Super Automatic Espresso
Super autos are still relatively new to market, and I give the manufacturers credit - the machines are steadily improving and prices are coming down. But the perfect super auto still doesn't exist. It needs:

  • 1 gallon reservoir with easy switch to plumb or bottle feed system
  • dual boiler stack
  • 1 litre brew boiler, 2 litre steam boiler.
  • auto priming so it can be left on 24/7
  • efficient cup warmer that works, also readily accessible option for draining from both cup warmer and drip tray.
  • all metal construction is a must
  • separate steam wand and hot water dispenser
  • easily servicable brew group
  • very short brew path from brew group to cup, less than 2 inches of travel
  • built in water softener
  • complete digital controls including control over water temperatures, water delivery speeds, custom programmable volumes, you name it.
  • efficient milk frothing system, convertible between cappuccinatore style (draws milk through a tube) and straight frothing.

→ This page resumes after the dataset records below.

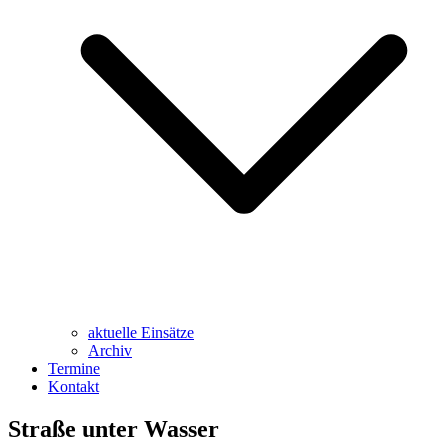
aktuelle Einsätze
Archiv
Termine
Kontakt
Straße unter Wasser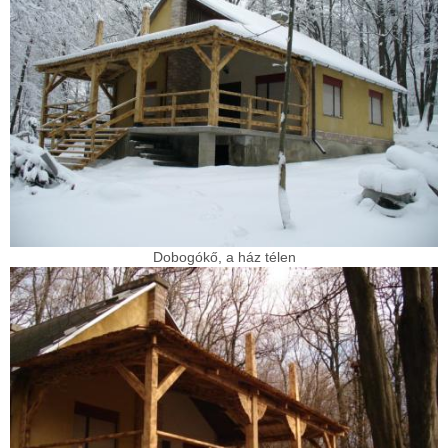
Dobogókő, a ház télen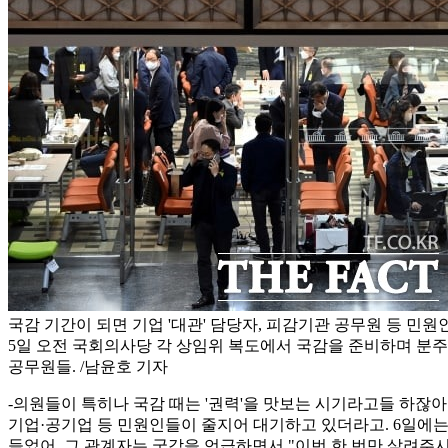
국감 기간이 되면 기업 '대관' 담당자, 피감기관 공무원 등 민
5일 오전 국회의사당 각 상임위 복도에서 국감을 준비하며 분
공무원들. /남윤호 기자
-의원들이 특히나 국감 때는 '권력'을 맛보는 시기라고들 하잖
기업·공기업 등 민원인들이 줄지어 대기하고 있더라고. 6일에
들었어. 그 관계자는 국감을 언급하면서 "이번 한 번만 살려주시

Refridgeration unit optional
  • high grade conical burr grinder with dose and fineness controls
  • all of this for $800 USD or less.

Note the similarities with the semi auto machine. I won't lie to you - it's a shame that $1000 machines are all plastic - hell, it's a crying shame that $2000 super autos are mostly plastic. A dual boiler stack does present some techological issues but they have already been overcome. I also believe that this machine is doable and profitable, if not today then in the near future.


Espresso Grinder
No need to list this. I think the perfect espresso grinder already exists - it's called the Mazzer Mini.